Käffchen und Zigarette

Auf dem Rastplatz Rimberg an der A5 halten täglich Reisende aus ganz Europa

Die „Lönsradler“ machen Rast : Die Gruppe von Fahrradfahrern und Fußballfans ist auf dem Weg nach Bad Münster. Rechts sitzen Herbert Vennebusch, Rolf Lippegaus und Herrmann Hommelsheim. Links genießen ihr Frühstück: Hans-Gerd Danzer, Dieter Lippegaus und Seppel Fischer. Foto: Sell

BREITENBACH/H. Viel los auf der Raststätte Rimberg an der Autobahn 5: Autos, Sprinter, Lkw und Wohnmobile tummeln sich auf dem Parkplatz. Während ein Autofahrer seinen Hund ausführt, vertritt sich eine Gruppe von Schweizern nach der langen Autofahrt die Beine.

Sechs rüstige Radfahrer aus Paderborn haben ihr mitgebrachtes Frühstück auf dem Picknicktisch ausgebreitet. Sie sind unterwegs nach Bad Münster am Stein (Rheinland-Pfalz), wo sie an der Nahe entlang von der Quelle bis zur Mündung radeln wollen. „Zunächst machen wir einen Zwischenstopp in Kaiserslautern, um uns das Fußballspiel gegen den SC Paderborn anzuschauen“, erzählt Herbert Vennebusch. „Abends wollen wir nach dem Spiel noch den Sieg feiern“, grinst der Fußballfan. In den folgenden drei Tagen werden die 68- bis 78-Jährigen etwa 120 Kilometer mit dem Rad zurücklegen.

Ein paar Meter weiter haben zwei befreundete Ehepaare zufällig das selbe Ziel. Nach der Stärkung am Rimberg geht auch für sie die Reise weiter nach Bad Münster, wo sie einen Kurzurlaub verbringen. „Wir wollen Rad fahren und wandern“, erklärt Günther Fritzsche. Seine Frau Gabriele wirft ein: „Die Männer machen Sport, wir Frauen gehen einkaufen, Wein trinken und bewegen uns nur in Maßen.“

Auf dem Rastplatz herrscht ein ständiges Kommen und Gehen. Die Polizei führt eine Routinekontrolle an einem Lkw durch. Andere Trucker haben die Gardinen in den Fahrerkabinen zugezogen und halten ein Nickerchen. Ihre Kennzeichen verraten, dass sie aus Polen, Schweden und den Niederlanden kommen.

Unterwegs im hohen Norden

Beruflich von Hannover nach Mannheim sind Stefanie Ege, Julian Vogel und Holger Brennecke unterwegs.
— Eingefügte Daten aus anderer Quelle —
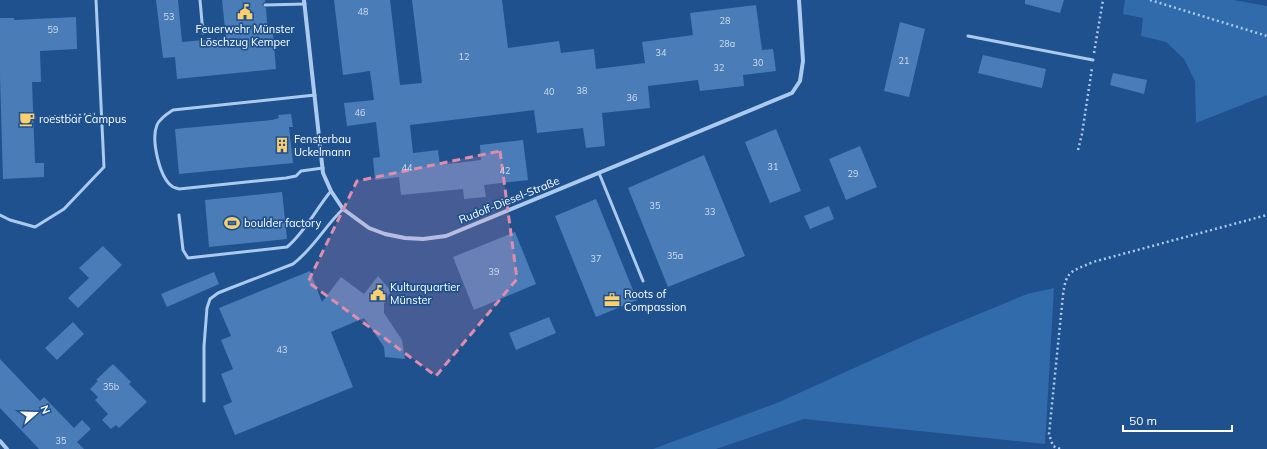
<svg xmlns="http://www.w3.org/2000/svg" width="1267" height="449" viewBox="0 0 1267 449" font-family="Mulish,sans-serif">
<style>
.green{fill:#316bab}
.building{fill:#4a7db7}
.lines{fill:none;stroke-linecap:round;stroke-linejoin:round}
.path{stroke:#accaed;stroke-width:2.5;stroke-dasharray:2 3;stroke-linecap:butt}
.lane{stroke:#accaed;stroke-width:3}
.street{stroke:#accaed;stroke-width:4}
.marked{fill:#e08cad;fill-opacity:0.2;stroke:#e08cad;stroke-width:3;stroke-dasharray:8 5;stroke-linejoin:round}
.labels{text-anchor:middle;dominant-baseline:central;stroke-width:3.5;stroke-linejoin:round;paint-order:stroke}
.number-label{font-size:9px;fill:#d2deed}
.poi-label{font-size:11px;fill:#fff;stroke:#1e518e;text-anchor:start}
.street-label{font-size:11px;fill:#fff;stroke:#1e518e}
</style>
<rect width="100%" height="100%" fill="#1e518e"/>
<path class="green" d="M 1125,0 L 1234,0 L 1267,6 L 1267,95 L 1196,123 L 1195,81 L 1184,59 L 1166,42 L 1141,36 L 1143,18 L 1123,14 Z
M 1054,288 L 1045,444 L 804,419 L 716,449 L 653,449 L 777,403 L 916,340 L 1027,294 Z"/>
<path class="building" d="M 156,0 L 178,0 L 182,42 L 226,38 L 222,0 L 265,0 L 265,2 L 263,3 L 262,5 L 266,8 L 268,34 L 273,34 L 276,69 L 177,79 L 175,57 L 163,58 Z
M 334,0 L 390,0 L 400,85 L 422,83 L 412,0 L 502,0 L 508,48 L 559,41 L 561,53 L 594,49 L 596,69 L 645,63 L 642,42 L 693,35 L 690,13 L 756,5 L 762,50 L 773,49 L 776,71 L 743,75 L 744,86 L 700,91 L 698,80 L 648,86 L 650,108 L 602,113 L 605,146 L 586,148 L 583,128 L 537,133 L 534,110 L 410,125 L 413,153 L 438,150 L 440,165 L 481,160 L 480,145 L 523,140 L 528,180 L 484,185 L 486,197 L 464,199 L 463,189 L 401,195 L 399,177 L 375,180 L 373,158 L 380,157 L 376,122 L 347,126 L 344,103 L 374,100 L 370,71 L 343,75 Z
M 1025,0 L 1064,0 L 1060,13 L 1025,4 Z
M 76,17 L 77,49 L 40,51 L 41,82 L 32,82 L 35,163 L 44,163 L 44,177 L 3,179 L 0,76 L 0,18 L 14,18 L 14,20 Z
M 900,22 L 925,29 L 909,97 L 884,91 Z
M 983,55 L 1046,69 L 1042,88 L 978,73 Z
M 1113,73 L 1147,80 L 1144,94 L 1110,85 Z
M 291,114 L 293,127 L 289,127 L 293,163 L 179,174 L 175,129 L 272,120 L 279,118 L 278,115 Z
M 776,129 L 801,191 L 770,203 L 745,142 Z
M 860,146 L 877,187 L 846,200 L 829,159 Z
M 704,155 L 745,256 L 668,287 L 628,188 Z
M 282,192 L 287,239 L 209,247 L 205,200 Z
M 596,199 L 637,300 L 596,317 L 555,216 Z
M 829,206 L 834,219 L 810,229 L 804,216 Z
M 515,232 L 536,284 L 474,310 L 453,257 Z
M 103,246 L 122,265 L 78,308 L 68,298 L 89,278 L 79,268 Z
M 310,271 L 322,302 L 341,277 L 364,294 L 378,276 L 391,291 L 386,298 L 384,304 L 384,313 L 402,340 L 405,359 L 385,357 L 384,347 L 364,318 L 331,332 L 353,387 L 235,435 L 223,406 L 232,402 L 221,374 L 233,369 L 221,340 L 231,336 L 219,308 Z
M 214,272 L 219,284 L 167,307 L 161,294 Z
M 549,317 L 556,333 L 516,350 L 509,333 Z
M 73,322 L 84,334 L 57,360 L 45,348 Z
M 0,359 L 40,401 L 44,397 L 74,428 L 82,420 L 91,429 L 77,442 L 84,449 L 39,449 L 0,408 Z
M 113,364 L 131,382 L 129,384 L 147,402 L 119,428 L 116,425 L 111,429 L 102,420 L 108,414 L 95,400 L 98,397 L 90,389 L 98,381 L 96,380 Z"/>
<g class="lines">
<path class="path" d="M 1150,0 L 1267,36
M 1094,53 L 1103,0
M 34,118 L 95,114
M 1078,150 L 1082,134 L 1092,68
M 1060,449 L 1053,446 L 1049,434 L 1063,295 C 1066,270 1071,272 1093,262 L 1267,215"/>
<path class="lane" d="M 200,0 L 203,33
M 265,5 L 305,4
M 968,36 L 1093,60
M 315,95 L 173,110 C 167,114 160,118 157,125 C 151,139 159,178 173,187 C 175,188 177,188 179,189 L 286,178 L 296,176 L 301,171 L 323,168
M 599,173 L 643,281
M 0,215 L 10,220 L 35,227 L 64,209 L 104,167 L 96,0
M 179,215 L 183,250 L 188,258 L 287,247 C 305,232 316,209 331,191
M 204,401 L 204,346 L 207,308 L 210,299 L 218,293 L 228,289 L 293,264 C 313,249 325,226 343,209"/>
<path class="street" d="M 304,0 L 323,173 L 331,191 L 343,209 L 369,228 L 385,234 L 405,238 L 423,239 L 446,236 L 792,93 L 800,81 L 803,61 L 799,0
M 0,441 L 7,449"/>
</g>
<path class="marked" d="M 500,151 L 517,279 L 436,376 L 308,282 L 357,181 Z"/>
<defs>
<symbol id="civic-bare" viewBox="-9 -9 18 18"><path d="M-.6-6.5H3V-4.5H.6V-3L4-1V1h2V6H-6V1h2V-1L-.6-3ZM-1.2 2.5V6h2.4V2.5Z" fill="#fbcf6b" stroke="#1e518e" stroke-width="2.5" paint-order="stroke"/></symbol>
<symbol id="cafe-bare" viewBox="-9 -9 18 18"><path d="M-5.5-4.5H6V0H3Q3 3.5 0 3.5H-2.5Q-5.5 3.5-5.5 0ZM3-3.2v2h1.7v-2ZM-6 4.5H4V6H-6Z" fill="#fbcf6b" stroke="#1e518e" stroke-width="2.5" paint-order="stroke"/></symbol>
<symbol id="building-bare" viewBox="-9 -9 18 18"><path d="M-4-6H4V6H1V3H-1V6H-4ZM-2.5-4.3h1.7v1.8h-1.7ZM.8-4.3h1.7v1.8H.8ZM-2.5-1h1.7V.8h-1.7ZM.8-1h1.7V.8H.8Z" fill="#fbcf6b" stroke="#1e518e" stroke-width="2.5" paint-order="stroke"/></symbol>
<symbol id="stadium-bare" viewBox="-9 -9 18 18"><path d="M0-5a6.5 5 0 1 0 0 10a6.5 5 0 1 0 0-10ZM-3.5-1.8h7v3.6h-7Z" fill="#fbcf6b" stroke="#1e518e" stroke-width="2.5" paint-order="stroke"/></symbol>
<symbol id="office-bare" viewBox="-9 -9 18 18"><path d="M-6-3h4V-5.5h4V-3h4V5H-6ZM-1-4.5V-3h2v-1.5ZM-6 0V1H6V0Z" fill="#fbcf6b" stroke="#1e518e" stroke-width="2.5" paint-order="stroke"/></symbol>
</defs>
<g fill-rule="evenodd">
<use href="#civic-bare" x="234" y="1" width="22" height="22"/>
<use href="#cafe-bare" x="16" y="108" width="22" height="22"/>
<use href="#building-bare" x="271" y="134" width="22" height="22"/>
<use href="#stadium-bare" x="221" y="212" width="22" height="22"/>
<use href="#civic-bare" x="367" y="282" width="22" height="22"/>
<use href="#office-bare" x="601" y="289" width="22" height="22"/>
</g>
<g class="labels">
<g class="number-label">
<text x="363" y="11">48</text>
<text x="169" y="16">53</text>
<text x="725" y="20">28</text>
<text x="53" y="29">59</text>
<text x="727" y="43">28a</text>
<text x="661" y="52">34</text>
<text x="464" y="56">12</text>
<text x="904" y="60">21</text>
<text x="758" y="62">30</text>
<text x="719" y="67">32</text>
<text x="582" y="90">38</text>
<text x="549" y="91">40</text>
<text x="632" y="97">36</text>
<text x="360" y="112">46</text>
<text x="773" y="166">31</text>
<text x="407" y="167">44</text>
<text x="505" y="170">42</text>
<text x="853" y="173">29</text>
<text x="655" y="205">35</text>
<text x="710" y="211">33</text>
<text x="675" y="255">35a</text>
<text x="596" y="258">37</text>
<text x="494" y="271">39</text>
<text x="282" y="349">43</text>
<text x="111" y="386">35b</text>
<text x="61" y="440">35</text>
</g>
<g class="poi-label">
<text x="245" y="29" text-anchor="middle">Feuerwehr Münster<tspan x="245" dy="13">Löschzug Kemper</tspan></text>
<text x="39" y="119">roestbar Campus</text>
<text x="294" y="139">Fensterbau<tspan x="294" dy="13">Uckelmann</tspan></text>
<text x="244" y="223">boulder factory</text>
<text x="390" y="287">Kulturquartier<tspan x="390" dy="13">Münster</tspan></text>
<text x="624" y="294">Roots of<tspan x="624" dy="13">Compassion</tspan></text>
</g>
<g class="street-label">
<text transform="translate(509 200) rotate(-22)">Rudolf-Diesel-Straße</text>
</g>
</g>
<g transform="translate(36 413) rotate(70)" stroke="#1e518e" stroke-width="3" paint-order="stroke">
<path d="M0-3L7 15L0 10L-7 15Z" fill="#ffffff"/>
<text y="-6" font-size="11" font-weight="bold" text-anchor="middle" fill="#ffffff">N</text>
</g>
<path d="M1123 425v6h109v-6" fill="none" stroke="#ffffff" stroke-width="2"/>
<text x="1129" y="425" font-size="12" fill="#ffffff" stroke="#1e518e" stroke-width="3" paint-order="stroke">50 m</text>
</svg>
Nach zwei Stunden auf der Autobahn gönnen sie sich „Käffchen und Zigarette“.

Während Klaus Fischer seine Tochter zum Geburtstag in Offenbach besuchte, waren sein Schwager und seine Schwägerin mit dem Wohnmobil sieben Wochen lang in Finnland, Schweden und Dänemark unterwegs. „Auf dem Rückweg sammelte mich meine Familie in Offenbach ein. Jetzt geht es für uns zurück nach Berlin“, berichtet Fischer, derweil er bei einer kurzen Pause den Sonnenschein auf dem Parkplatz genießt. Und schon geht es wieder auf die Piste.